Consider the following sample $\{1.25,1.5,1.75,2.0,2.25,2.5,2.75,10.\}$. Mean is $\mu=3.$, standard deviation is $\sigma\approx 2.69$. I am wondering how to compute and what to call error bars in the context of this sample.
Using the standard error ($\mu \pm \sigma$) will obviously not be very useful as it would comprise the complete sample except for one outlier. Using 1st and 4th quartile $[1.75,2.5]$ describes the sample much better but seems odd to use for plotting error bars as well as the mean is not inside this interval.
One could use the mean deviation of all upper (above the mean) and all lower (below the mean) observations, which would give $[2.,10.]$, but there does not seem to be a proper name for this concept (discussed here). I tend to favor this option but have trouble referring to what is plotted in a convenient way (calling it "mean deviation", "standard deviation", "standard errors", or "mean errors" is just plain wrong; calling it "errors" or "upper/lower errors" seems unspecific and also seems to imply some kind of estimation which is not involved; calling it "upper/lower deviation" is unspecific and readers would likely assume it to refer to something like the standard deviation).
How are error bars usually computed for such a sample and what are they then usually referred to (other than "error bars")?
Best Answer
ERROR BARS. As far as I can discover, the term 'error bar' can refer to almost any line that indicates a degree of uncertainty. In different disciplines and applications they can indicate the standard deviation (SD) of data, the standard error (often SD divided by square root of sample size), or confidence interval (90%, 95%, or 99%). See the very brief Wikipedia 'error bars' article.

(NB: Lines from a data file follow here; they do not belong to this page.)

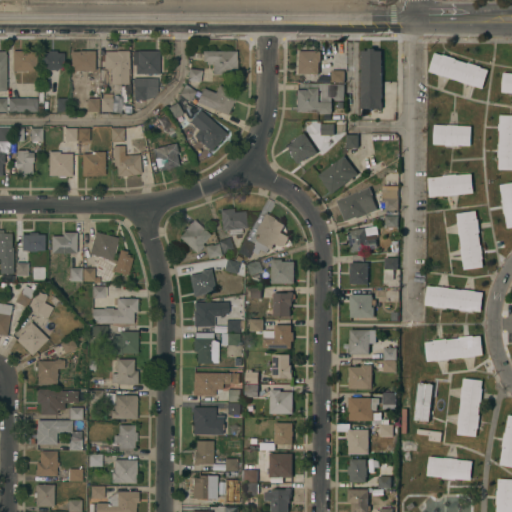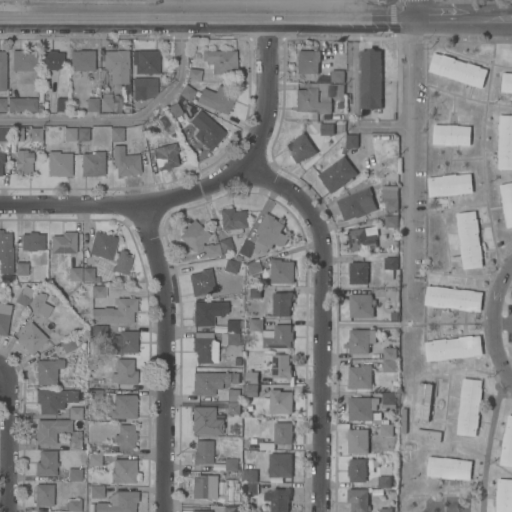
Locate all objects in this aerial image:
road: (175, 17)
road: (379, 17)
road: (459, 17)
building: (51, 59)
building: (22, 60)
building: (23, 60)
building: (50, 60)
building: (80, 60)
building: (82, 60)
building: (219, 60)
building: (220, 60)
building: (145, 61)
building: (307, 61)
building: (145, 62)
building: (306, 62)
building: (116, 65)
building: (115, 66)
building: (456, 68)
building: (2, 70)
building: (2, 70)
building: (456, 70)
building: (193, 74)
building: (192, 75)
building: (336, 75)
building: (336, 76)
building: (369, 78)
building: (370, 78)
building: (506, 81)
building: (506, 83)
building: (144, 87)
building: (143, 88)
building: (186, 91)
building: (185, 92)
road: (266, 94)
building: (317, 96)
building: (316, 97)
building: (216, 98)
road: (351, 98)
road: (467, 98)
building: (215, 99)
building: (105, 102)
building: (92, 103)
building: (2, 104)
building: (3, 104)
building: (20, 104)
building: (20, 104)
building: (61, 104)
building: (91, 104)
building: (106, 104)
building: (40, 108)
building: (173, 110)
road: (128, 117)
building: (166, 123)
building: (326, 128)
building: (205, 129)
building: (325, 129)
building: (206, 131)
building: (4, 133)
building: (15, 133)
building: (35, 133)
building: (69, 133)
building: (82, 133)
building: (450, 133)
building: (10, 134)
building: (34, 134)
building: (68, 134)
building: (81, 134)
building: (115, 134)
building: (116, 134)
building: (450, 135)
building: (351, 140)
building: (350, 141)
building: (504, 141)
building: (504, 142)
building: (300, 147)
building: (299, 148)
road: (481, 151)
building: (165, 156)
building: (164, 157)
road: (406, 157)
road: (466, 158)
building: (1, 160)
building: (61, 160)
building: (22, 161)
building: (124, 161)
building: (22, 162)
building: (0, 163)
building: (92, 163)
building: (124, 163)
building: (58, 164)
building: (91, 164)
building: (336, 173)
building: (336, 174)
building: (449, 184)
building: (448, 185)
building: (389, 196)
building: (388, 197)
building: (507, 201)
building: (356, 203)
building: (506, 203)
building: (355, 204)
road: (126, 205)
road: (455, 209)
building: (231, 219)
building: (232, 220)
building: (390, 220)
building: (389, 221)
building: (268, 233)
building: (193, 235)
building: (265, 235)
building: (193, 236)
building: (361, 237)
building: (360, 238)
building: (468, 238)
building: (468, 239)
building: (31, 241)
building: (31, 241)
building: (63, 242)
road: (445, 242)
building: (63, 243)
building: (394, 243)
building: (224, 244)
building: (102, 245)
building: (101, 246)
building: (211, 249)
building: (5, 253)
building: (5, 253)
building: (121, 262)
building: (121, 263)
building: (389, 263)
building: (230, 265)
building: (229, 266)
building: (252, 266)
building: (252, 267)
building: (389, 267)
building: (19, 268)
building: (20, 268)
building: (281, 270)
building: (280, 271)
building: (357, 271)
building: (89, 272)
building: (74, 273)
building: (357, 273)
building: (80, 274)
road: (458, 276)
building: (201, 282)
building: (199, 283)
building: (41, 286)
building: (97, 290)
building: (253, 291)
building: (96, 292)
building: (24, 295)
building: (54, 297)
building: (238, 297)
building: (452, 297)
building: (452, 298)
building: (36, 301)
building: (388, 301)
building: (35, 302)
building: (281, 302)
building: (360, 302)
road: (509, 303)
building: (280, 304)
building: (359, 305)
building: (116, 311)
building: (207, 311)
building: (114, 312)
building: (206, 312)
building: (4, 315)
building: (3, 318)
road: (322, 321)
road: (442, 322)
road: (495, 322)
building: (254, 324)
building: (254, 324)
building: (230, 325)
building: (231, 325)
building: (97, 330)
building: (100, 334)
building: (277, 336)
building: (30, 337)
building: (276, 337)
building: (228, 338)
building: (231, 338)
building: (29, 339)
building: (359, 340)
building: (359, 340)
road: (508, 341)
building: (119, 342)
building: (67, 344)
building: (118, 344)
building: (66, 345)
building: (452, 347)
building: (203, 348)
building: (452, 348)
building: (204, 349)
building: (389, 352)
road: (166, 357)
building: (388, 359)
building: (237, 360)
building: (90, 365)
building: (280, 365)
building: (389, 365)
building: (280, 366)
building: (47, 370)
building: (46, 371)
building: (124, 371)
building: (123, 372)
building: (250, 376)
building: (359, 376)
building: (358, 377)
building: (208, 382)
building: (210, 382)
building: (249, 383)
building: (250, 390)
building: (232, 394)
building: (94, 395)
building: (53, 398)
building: (53, 400)
building: (280, 400)
building: (388, 400)
building: (279, 401)
building: (422, 402)
building: (423, 402)
building: (232, 403)
building: (122, 406)
building: (123, 406)
building: (468, 406)
building: (232, 407)
building: (467, 407)
building: (363, 408)
building: (358, 409)
building: (74, 412)
building: (74, 412)
building: (204, 420)
building: (204, 421)
building: (50, 429)
building: (385, 429)
building: (49, 430)
building: (384, 430)
building: (282, 433)
building: (278, 434)
building: (124, 435)
building: (123, 437)
building: (357, 440)
building: (356, 441)
building: (507, 442)
building: (73, 443)
building: (506, 443)
road: (11, 444)
building: (73, 444)
road: (488, 444)
building: (201, 452)
building: (202, 452)
building: (93, 459)
building: (94, 459)
building: (45, 462)
building: (230, 463)
building: (45, 464)
building: (229, 464)
building: (280, 464)
building: (279, 465)
building: (448, 467)
building: (448, 468)
building: (356, 469)
building: (123, 470)
building: (355, 470)
building: (122, 471)
building: (73, 474)
building: (74, 474)
building: (249, 475)
building: (249, 481)
building: (384, 481)
building: (383, 482)
building: (203, 486)
building: (203, 487)
building: (249, 488)
building: (95, 491)
building: (96, 491)
building: (43, 494)
building: (503, 494)
building: (42, 495)
building: (503, 495)
building: (277, 498)
building: (276, 499)
building: (357, 499)
building: (356, 500)
building: (118, 502)
building: (117, 503)
building: (72, 505)
building: (73, 505)
building: (229, 508)
building: (385, 509)
building: (383, 510)
building: (198, 511)
building: (200, 511)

ASYMMETRICAL SAMPLES. However, I think your main question has to do with asymmetrical populations, samples from them, and error bars representing an estimate of a population parameter. A common asymmetrical family of distributions in statistics is the gamma family, which includes highly right-skewed exponential distributions.
As an example of asymmetrical confidence intervals, I will show that confidence intervals for estimates of the mean of an exponential distribution are asymmetrical.
The population mean of an exponential distribution is estimated by the sample mean of a sample. Suppose the data are $X_1, \dots, X_{10}$ from an exponential distribution with mean $\mu.$ Then the sample mean $\bar X/\mu$ has a gamma distribution with shape parameter $n = 10$ and scale parameter $1/n =0.1$ (rate parameter $n=10$). Let numbers $L$ and $U$ cut probability 2.5% from the lower and upper ends of this distribution. Then $$P(L < \bar X/\mu < U) = P(\bar X/U < \mu < \bar X/L) = 0.95,$$ so that $(\bar X/U, \bar X/L)$ is a 95% confidence interval for $\mu.$ Specifically for $n = 10$: $L = 0.480$ and $U = 1.708$ (from statistical software).
CI FOR EXPONENTIAL MEAN. As a numerical example, consider the following sorted data (perhaps lifetimes in weeks of 10 electronic components subjected to unfavorable operating conditions):
0.546, 0.742, 1.005, 3.160, 3.594, 4.057, 4.156, 5.483, 12.590, 21.383.Here, $\bar X = 5.6716$ and the 95% CI for $\mu$ is $(3.32, 11.83).$
Notice that the data are strongly right skewed, with several small values close together at the left end and a 'tail' with large values scattered out towards the right end. Also, notice that 5.67 is closer to the left end of the CI than to the right end. (Typically, a CI will not include ALL of the data, its purpose is to give an interval of values in which we might logically expect the population mean to lie.)
Notes (1) Error bars often occur in clusters. If we conducted half a dozen experiments of this type on components of different specifications. We might have made a data summary of six confidence intervals in a column. Even though each CI can be considered to have an 'error probability' of only 5%, the COLLECTION of six CIs taken together may be considerably higher. So we would have to be cautious drawing conclusions about PATTERNS of behavior among the six kinds of components. (There are ways to make CIs so that the error rate of the FAMILY of CIs is only 5%, but that is another topic.)
(2) Suppose we had not noticed the skewness or known that the data above are from an exponential distribution. Then we might INCORRECTLY have assumed a symmetrical normal distribution and used a symmetrical CI based on the t-distribution. That incorrect symmetrical interval would be of the form $\bar X \pm 2.262 S/\sqrt{10},$ which would compute to $(1.01, 10.34).$ [For the data shown above $S = 6.52,$ a statistic not needed for the correct CI.]